JACKSONVILLE, Fla. – Thursday's announcement that the state will seek the death penalty for Russell Tillis, the man accused of killing Joni Gunter and burying her dismembered remains in his booby-trapped yard, was a first since Melissa Nelson took over as 4th District state attorney.
The decision was made by Nelson after the case was before the newly formed Grand Jury Indictment Review Panel. It will look over potential death penalty cases and lay out the facts to make sure all sides are represented before Nelson makes the decision.
The facts in the Tillis case were enough for Nelson to decide to pursue the death penalty.
The panel has nine members: five permanent and four rotating members of Nelson's staff. They take several factors of the case into consideration:
- The history of the suspect
- Statements from witnesses, both law enforcement and others
- Any confessions
- Other factors involved, such as drugs or alcohol use
- Recommendations from law enforcement officials
- The victim's family
"You might recall that this is a promise I made during campaigning," Nelson said. "The decision whether or not to seek the death penalty is the most important decisions by this office.
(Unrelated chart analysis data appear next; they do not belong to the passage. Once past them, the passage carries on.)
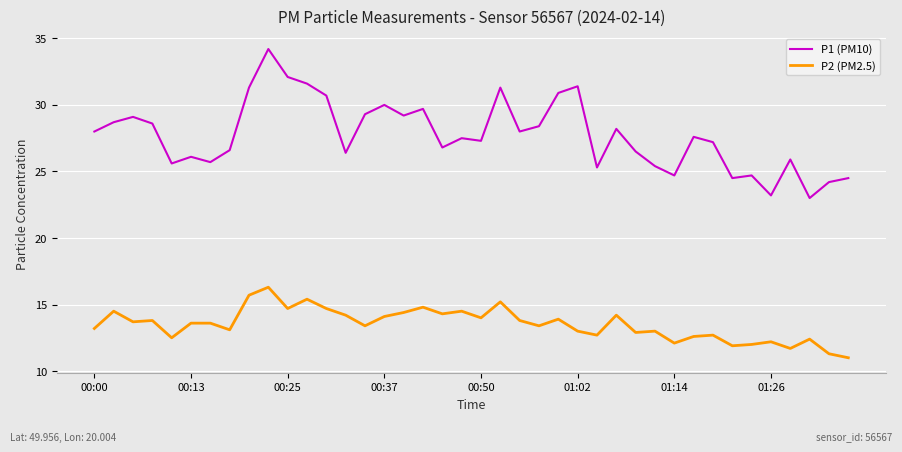

What is the difference between the maximum and minimum values in the P1 (PM10) series?

11.2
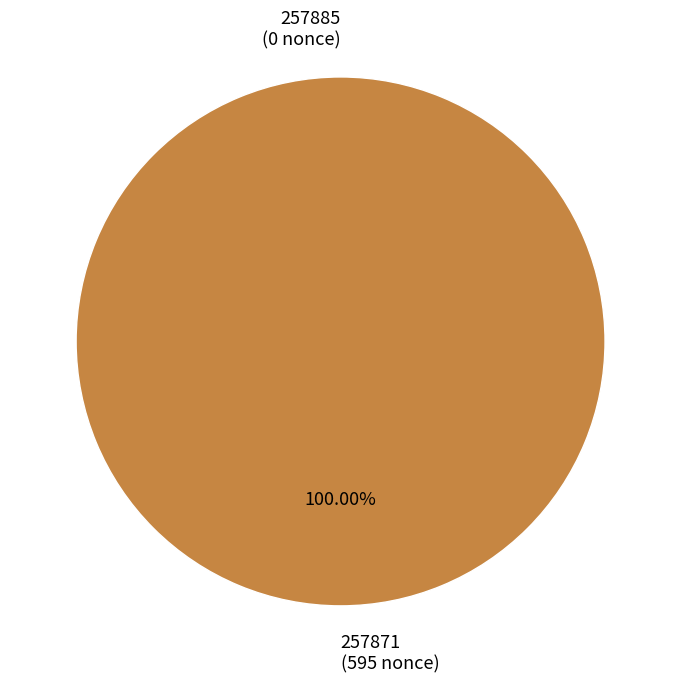

To the nearest percent, what portion does 257871 represent?

100%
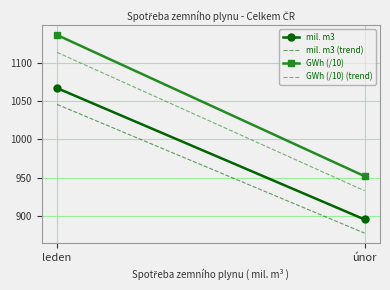

What is the smallest value displayed?

877.2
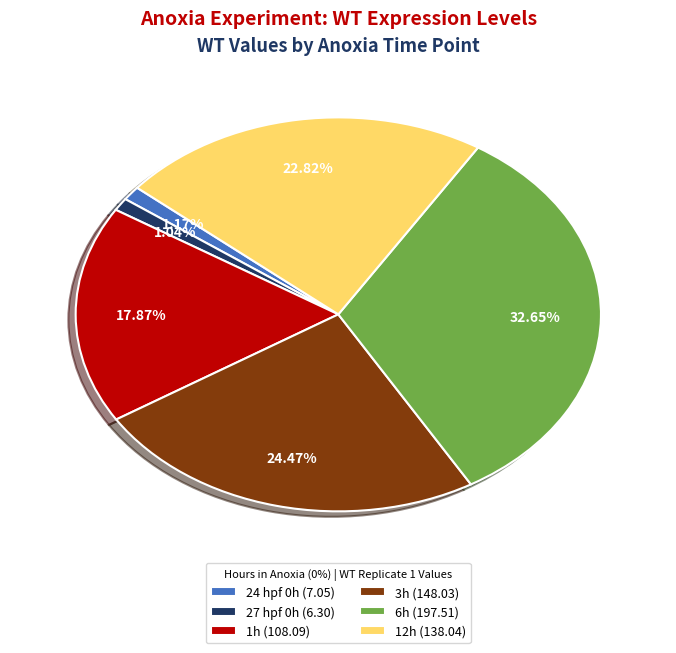

True or false: 12h accounts for 31% of the total.

False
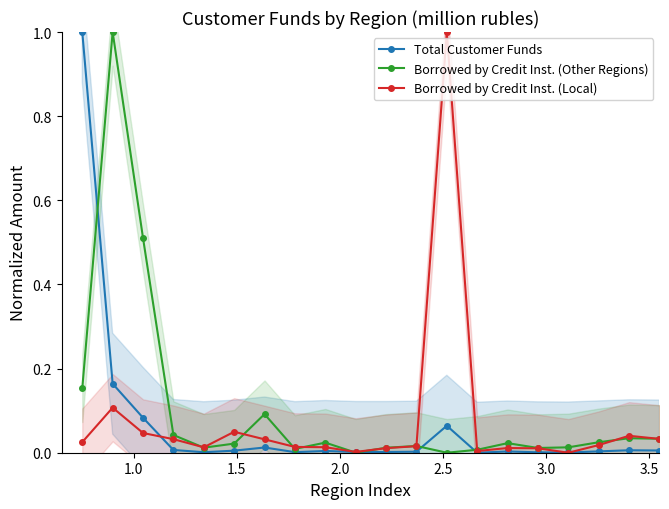

After their last crossing, which series has the higher values: Borrowed by Credit Inst. (Local) or Total Customer Funds?

Borrowed by Credit Inst. (Local)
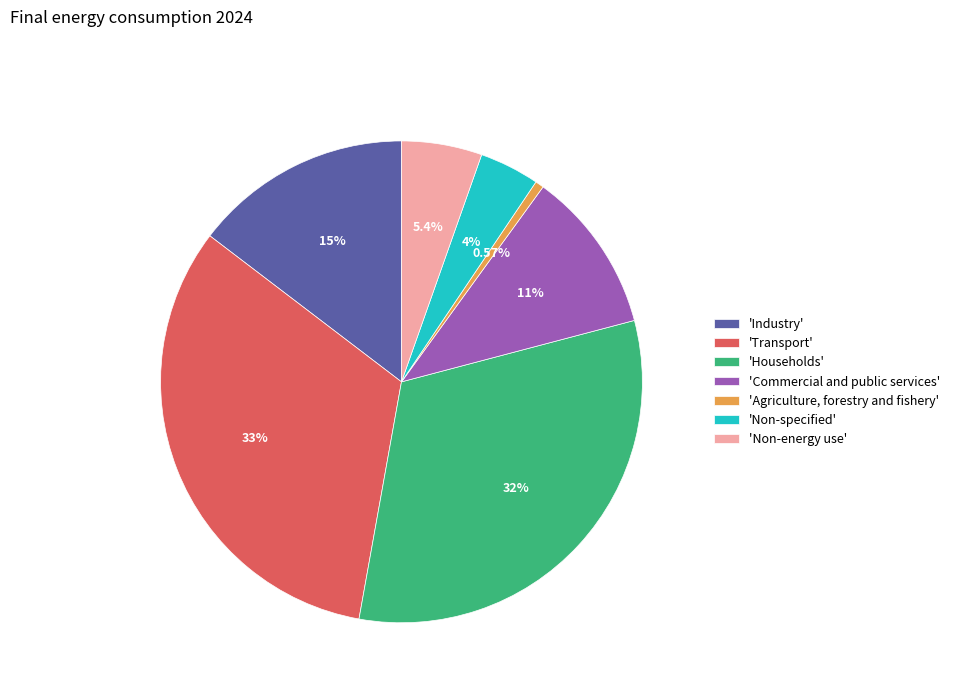

To the nearest percent, what is the difference between the largest and smallest slice percentages?

32%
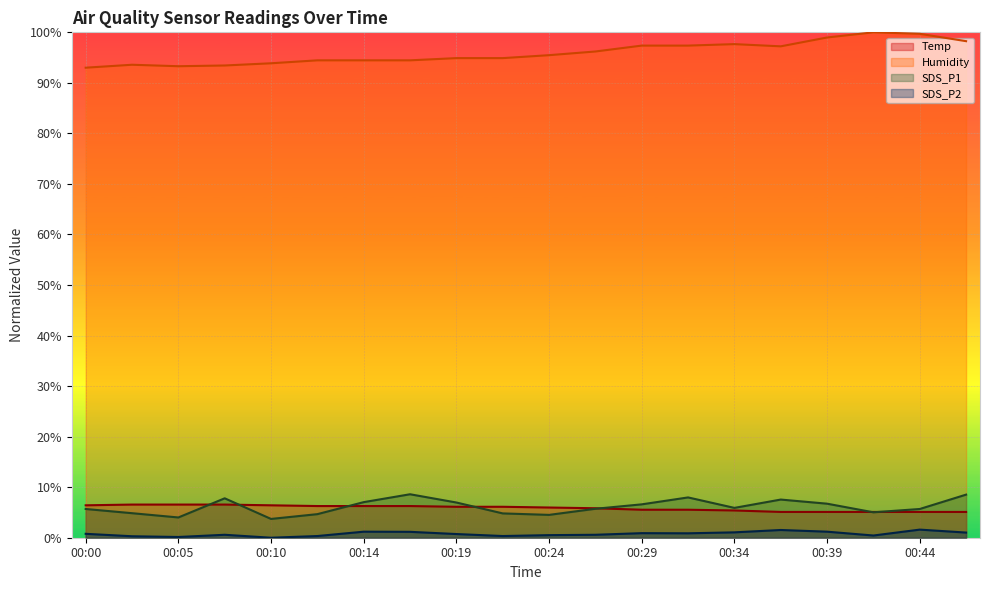

At which category does SDS_P1 reach its first local peak?

00:07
Putting in place policies on how the office seeks the death penalty ... is incredibly important."
Darlene Farah spent years trying to convince previous State Attorney Angela Corey not to pursue the death penalty against the man who killed her daughter, Shelby. Three months ago, under Nelson's leadership, James Rhodes was sentenced to life in prison.
"To me, the victims’ families should have some say-so," Darlene Farah said. "They should take into consideration what victims' families think, because we have to live with the pain every day."
This panel will also review any death penalty cases that are sent back for review because the sentence was not reached by a unanimous jury decision.
Several defense attorneys told News4Jax they agree with Nelson's approach, saying this panel is a step in the right direction and should be applauded.